In this talk, we will discuss this emerging line of work. In particular, we will show how to unify and generalize some of these results by extending the powerful primal-dual method for online algorithms to the learning augmented setting.

This is joint work with Etienne Bamas and Andreas Maggiori.

2:40 - 3:10 BREAK
3:10 - 3:50 Ben Moseley Learnable and Instance-Robust Predictions for Matchings, Flows and Load Balancing[Abstract]
This talk will discuss a model for augmenting algorithms with useful predictions that go beyond worst-case bounds on the algorithm performance. The model ensures predictions are formally learnable and instance robust. Learnability guarantees that predictions can be efficiently constructed from past data. Instance robustness formally ensures a prediction is robust to modest changes in the problem input. Further, the robustness model ensures two different predictions can be objectively compared. This talk will discuss predictions which satisfy these properties for a network flow allocation problem and the restricted assignment makespan minimization problem. The talk will further discuss an empirical investigation of these algorithms for online allocations which demonstrates the connection between theory and practice.

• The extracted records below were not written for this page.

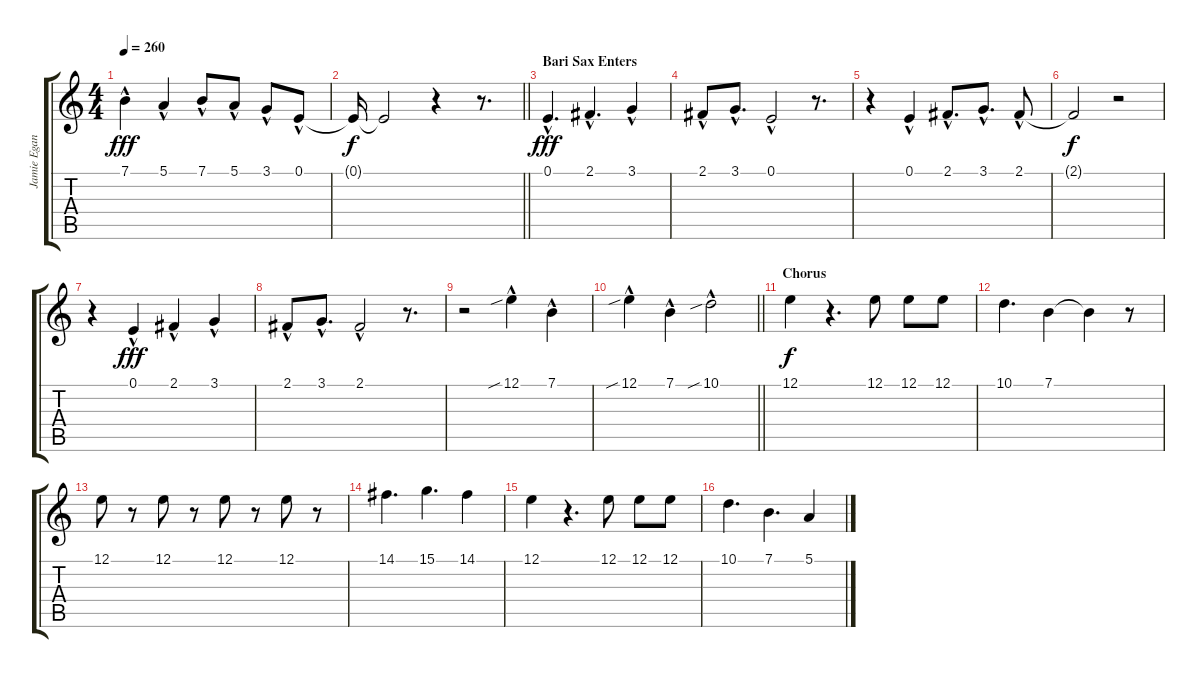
\track ("Jamie Egan         - Trumpet" "Jamie Egan") {instrument trumpet}
\staff {score tabs}
\tuning (E4 B3 G3 D3 A2 E2) {hide}
\ts (4 4)
\tempo 260
\clef g2
\ks c
7.1{hac}.4{dy fff} 5.1{hac}.4 7.1{hac}.8 5.1{hac}.8 3.1{hac}.8 0.1{hac}.8 |
\barLineRight lightlight
0.1{t}.16{dy f} 0.1{t}.2 r.4 r.8{d} |
\section ("" "Bari Sax Enters")
0.1{hac}.4{d dy fff} 2.1{hac}.4{d} 3.1{hac}.4 |
2.1{hac}.8 3.1{hac}.8{d} 0.1{hac}.2 r.8{d} |
r.4 0.1{hac}.4 2.1{hac}.8{d} 3.1{hac}.8{d} 2.1{hac}.8 |
2.1{t}.2{dy f} r.2 |
r.4 0.1{hac}.4{dy fff} 2.1{hac}.4 3.1{hac}.4 |
2.1{hac}.8 3.1{hac}.8{d} 2.1{hac}.2 r.8{d} |
r.2 12.1{sib hac}.4 7.1{hac}.4 |
\barLineRight lightlight
12.1{sib hac}.4 7.1{hac}.4 10.1{sib hac}.2 |
\section ("" "Chorus")
12.1.4{dy f} r.4{d} 12.1.8 12.1.8 12.1.8 |
10.1.4{d} 7.1.4 7.1{t}.4 r.8 |
12.1.8 r.8 12.1.8 r.8 12.1.8 r.8 12.1.8 r.8 |
14.1.4{d} 15.1.4{d} 14.1.4 |
12.1.4 r.4{d} 12.1.8 12.1.8 12.1.8 |
10.1.4{d} 7.1.4{d} 5.1.4
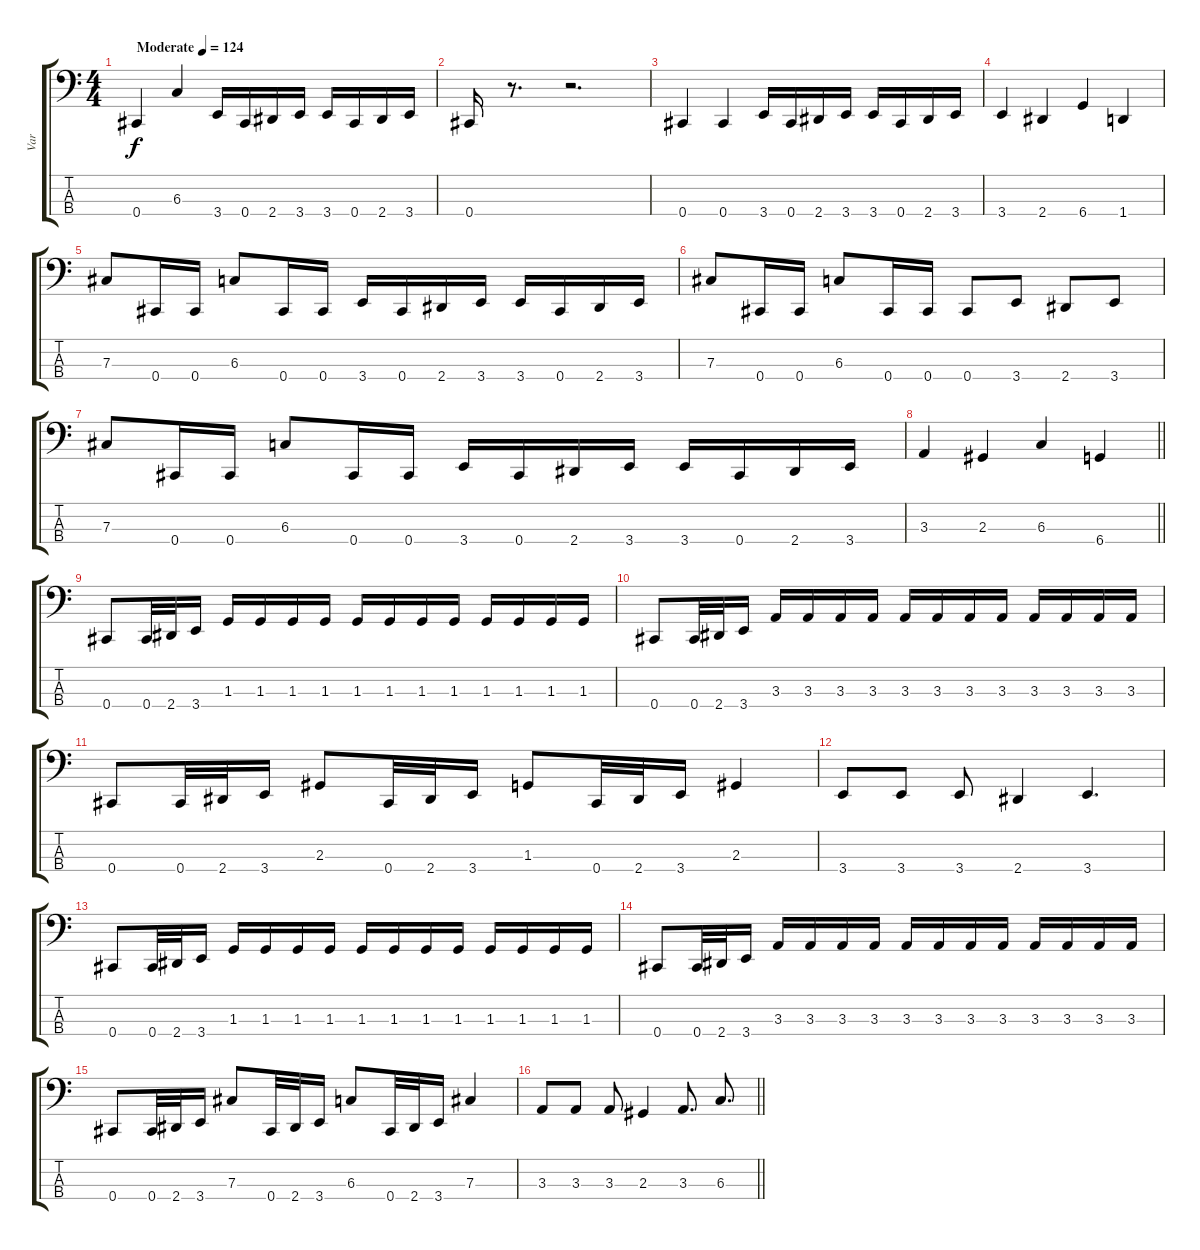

3:50 - 4:30 David Parkes Differentiable economics[Abstract]
In this talk, I will introduce and provide illustrations of the use of differentiable representations of economic rules, together with suitable objectives, architectures, and constraints, with which to use the methods of deep learning to discover incentive-aligned mechanisms that approximately optimize various kinds of desiderata. Time permitting, I will illustrate this approach to the design of auctions and two-sided matching mechanisms.